A friend of mine told me recently that after many years of trying, he has concluded that he cannot change the world. He will do his best wherever he can, but he has resigned himself to the reality that the world seems stubbornly resistant to changing at the rate and in the direction he desires.

I think this was a wise choice. The world, of course, with its births and deaths, its rising suns and flowing rivers, is changing every single moment of every single day. It can’t help but to do so. But no matter how many fraternities and sororities we join, no matter how many fashion trends we follow, no matter how many doctrines we live by, humans remain bound by the laws of their impregnable autonomy. Like it or not, we have no choice but to make up our own minds, even if we make up our minds to do what someone else tells us to.

Frustrating, I know, but it’s true. No one in the history of the world has ever changed anyone else’s mind—not Jesus, not Gandhi, not M. L. King, not Shakespeare or Toni Morrison or John Lennon. What these people did do was offer attractive alternate realities. That’s all anyone can do, be they writer or diplomat or grandmother. As we offer these realities we must grant our readers, our friends, and our parents the full right of refusal. To do otherwise would not be to offer but to demand, and the quickest way to be rejected is to demand someone accept you.
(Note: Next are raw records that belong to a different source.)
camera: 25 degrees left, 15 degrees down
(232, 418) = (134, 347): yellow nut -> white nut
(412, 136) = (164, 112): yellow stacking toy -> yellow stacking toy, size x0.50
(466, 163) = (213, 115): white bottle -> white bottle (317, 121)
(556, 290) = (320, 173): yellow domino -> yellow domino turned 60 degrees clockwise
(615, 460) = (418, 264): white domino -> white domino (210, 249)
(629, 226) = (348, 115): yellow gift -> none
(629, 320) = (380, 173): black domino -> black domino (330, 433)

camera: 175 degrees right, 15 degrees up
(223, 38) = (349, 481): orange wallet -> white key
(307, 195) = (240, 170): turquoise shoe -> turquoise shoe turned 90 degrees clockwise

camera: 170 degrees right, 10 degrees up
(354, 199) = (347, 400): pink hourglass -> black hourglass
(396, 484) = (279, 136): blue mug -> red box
As writers we often find ourselves believing we must be accepted. It isn’t true. No one in the world must accept anything we offer. What we must accept, however, are those gifts that come to us as we listen for our stories. Once received, we should return them as faithfully and attractively as possible in what we write. There is nothing more to be done but trust that the gift we received could not have been for us alone, and that the world changes not just by tides and seasons, but the simple and continued act of like souls seeking companionship.